Detrimental Consequences of Rising Temperatures
Scientists predict global average temperatures will continue to rise over the next 50 to 100 years as greenhouse gases continue to trap more heat in the Earth’s atmosphere. The U.N. Intergovernmental Panel on Climate Change last year warned that nations worldwide must quickly reduce fossil fuel use to keep the rise in global temperatures below 1.5°C by 2050.
The panel also said the number of days with mean temperatures above 32°C in the average American county is forecasted to increase from about 1 to 43 days per year by 2070-2099.
That could have detrimental consequences for babies and mothers alike.
“Overall, our findings on infant health suggest that exposure to extreme heat during the second trimester increases the likelihood of the baby being dehydrated at the time of birth,” the researchers wrote. “This, in turn, appears to increase the likelihood of subsequent readmission to the hospital many months later for causes linked to dehydration.”
And these impacts are typically missed when researchers only measure infant health using more standard variables, such as birth weight.
The authors note dehydration is one of the leading causes of morbidity and mortality in children. Studies show that children under 5 years old who have an average of two episodes of gastroenteritis associated with dehydration per year leads to 2 to 3 million pediatric office visits and accounts for 10% of all pediatric hospital admissions in the United States.
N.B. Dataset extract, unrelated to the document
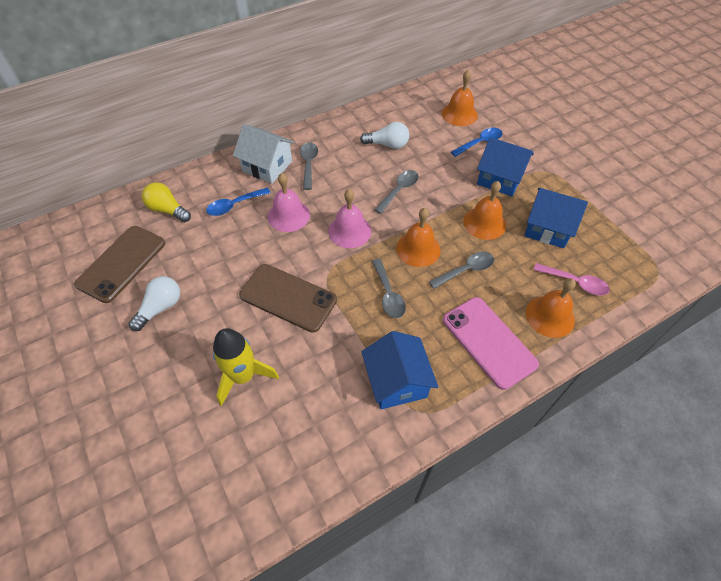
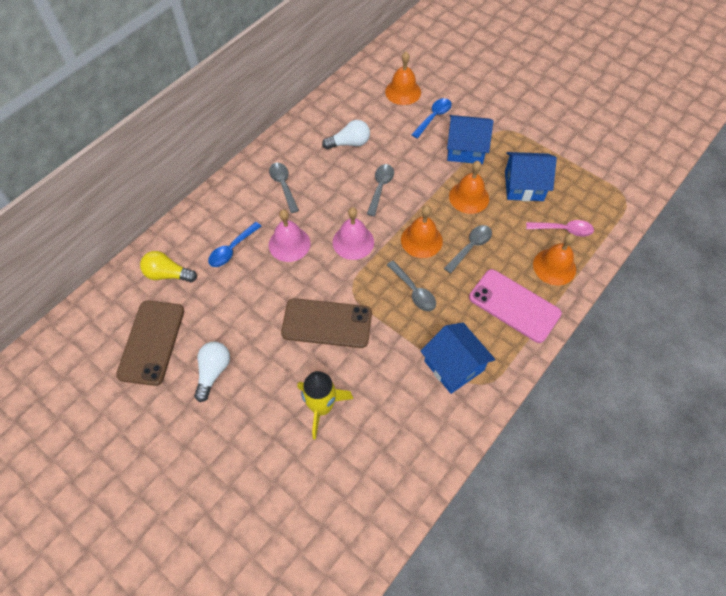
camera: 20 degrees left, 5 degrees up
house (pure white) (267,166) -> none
Experts believe black women are three- to four-times more likely to die from pregnancy-related causes due to lack of access to and the poor quality of health care, as well as clinicians not monitoring black women as closely — or actually dismissing their symptoms altogether.
“The fact that the adverse impacts on health during pregnancy are larger for black than for white mothers suggests that climate change may exacerbate the already large racial gap in maternal health,” the researchers said.